Detonation peninsula of different stoichiometric ammonia/hydrogen/air mixtures under engine-relevant conditions

Abstract

This study numerically investigates the detonation development of carbon-free fuels, namely ammonia and hydrogen (NH3 and H2), using one-dimensional (1D) simulations under the end-gas autoignitive conditions relevant to internal combustion (IC) engines. Five stoichiometric NH3/H2/air mixtures with different NH3/H2 blending ratios are studied. A 1D hot spot with varied lengths and temperature gradients is used to induce different ignition modes.
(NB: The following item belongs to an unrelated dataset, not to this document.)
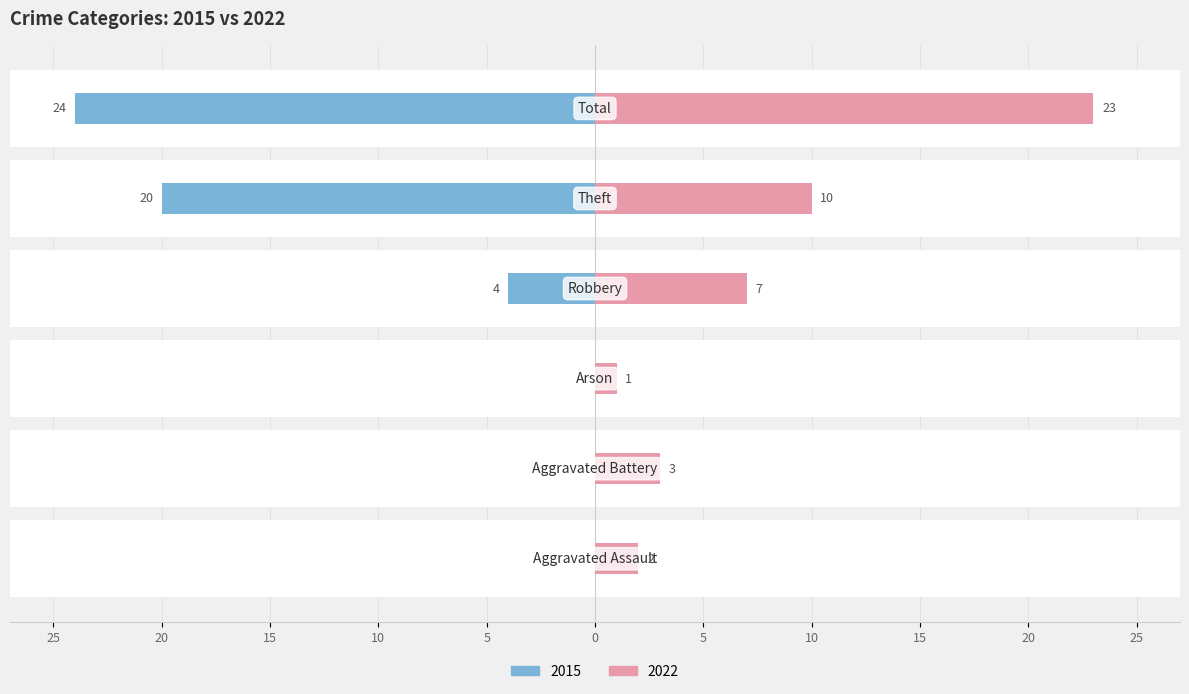

What is the spread (max minus min) of values at Robbery?

3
The detonation peninsulas are quantitatively identified by two non-dimensional parameters, namely the resonance parameter, ξ, and the reactivity parameter, ε. Increasing the H2 blending ratio up to 80% results in a unique horn-shaped detonation peninsula, i.e., the magnitude of the upper and lower ξ limits, ξu,l, near the leftmost boundaries of the detonation peninsula of the rich-H2 mixtures becomes larger by an order of magnitude as compared to those of the lean-H2 mixtures. Such behavior is attributed primarily to the large heat diffusion of hydrogen, leading to rapid heat dissipation of the hot spot and the significantly decreased transient ξ over time, thus promoting detonation development. The analysis reveals that the characterization of detonation propensity in the rich-H2 mixtures needs to account for the fast heat diffusion of the initial hot spot, in which the initial magnitude of ξ is not representative of its detonability. As such, a correction factor, β, weighted by the ignition Damköhler number, is proposed to resolve the discrepancy of the ξu,l limits between different NH3/H2/air mixtures. With this correction, the transient magnitudes of ξ, ξt, prior to the main ignition are well predicted such that a unified shape of the detonation peninsula for different NH3/H2/air mixture compositions is achieved.